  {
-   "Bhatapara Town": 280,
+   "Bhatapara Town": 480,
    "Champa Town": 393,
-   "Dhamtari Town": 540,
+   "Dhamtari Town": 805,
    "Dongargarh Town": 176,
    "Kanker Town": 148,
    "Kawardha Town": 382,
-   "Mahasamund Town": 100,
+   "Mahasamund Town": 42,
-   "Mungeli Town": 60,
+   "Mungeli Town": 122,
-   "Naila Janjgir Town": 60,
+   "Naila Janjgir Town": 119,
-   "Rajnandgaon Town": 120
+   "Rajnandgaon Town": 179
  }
* * *
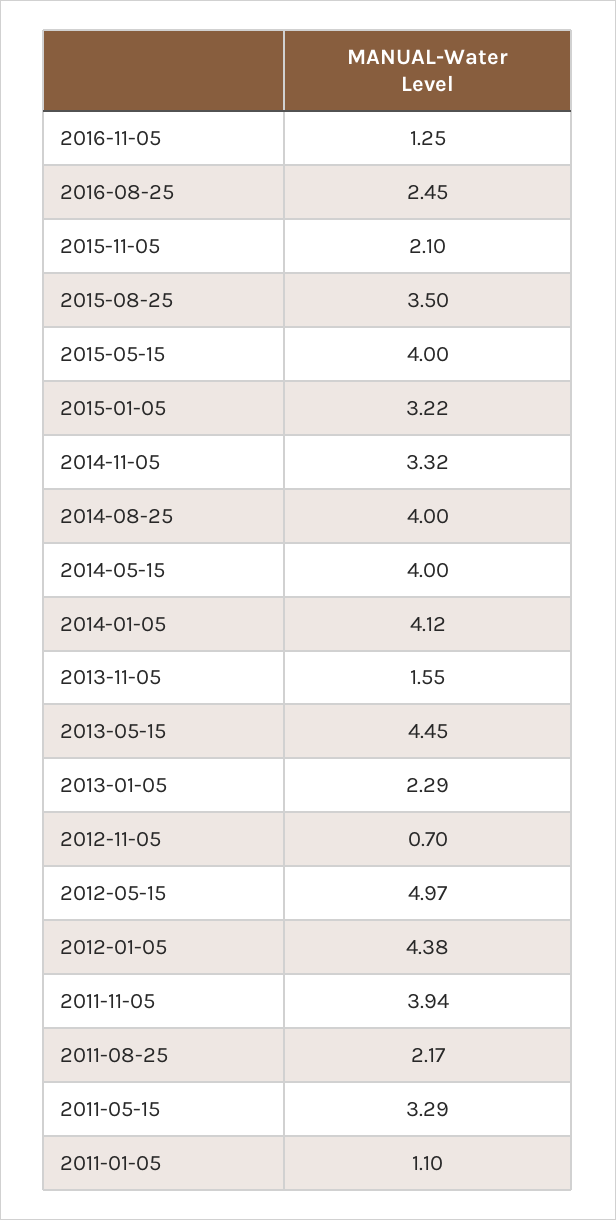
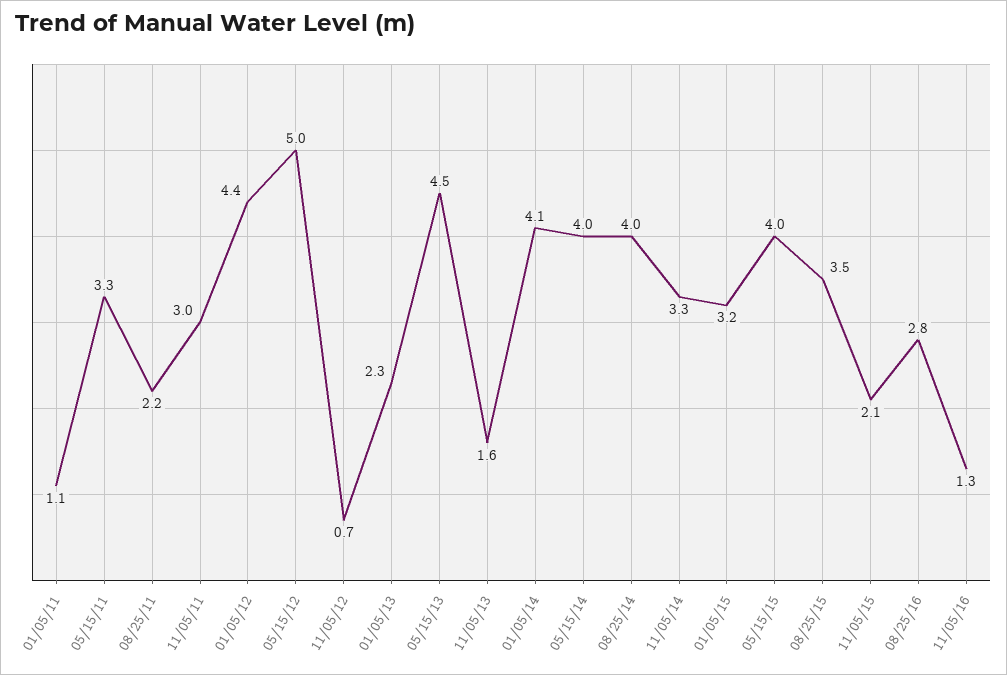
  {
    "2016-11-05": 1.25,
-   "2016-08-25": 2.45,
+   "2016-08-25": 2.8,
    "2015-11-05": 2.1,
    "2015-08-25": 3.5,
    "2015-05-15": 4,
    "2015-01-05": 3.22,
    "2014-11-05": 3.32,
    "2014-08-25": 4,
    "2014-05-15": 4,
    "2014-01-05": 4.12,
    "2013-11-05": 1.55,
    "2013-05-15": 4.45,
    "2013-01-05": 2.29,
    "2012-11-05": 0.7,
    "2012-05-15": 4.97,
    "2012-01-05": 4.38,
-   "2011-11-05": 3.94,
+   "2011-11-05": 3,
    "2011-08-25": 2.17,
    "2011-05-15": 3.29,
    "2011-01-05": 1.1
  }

* **The problem**: What is the number of lines above that contain the string "Rajnandgaon"? Answer with that number only.

* **Answer space**: 2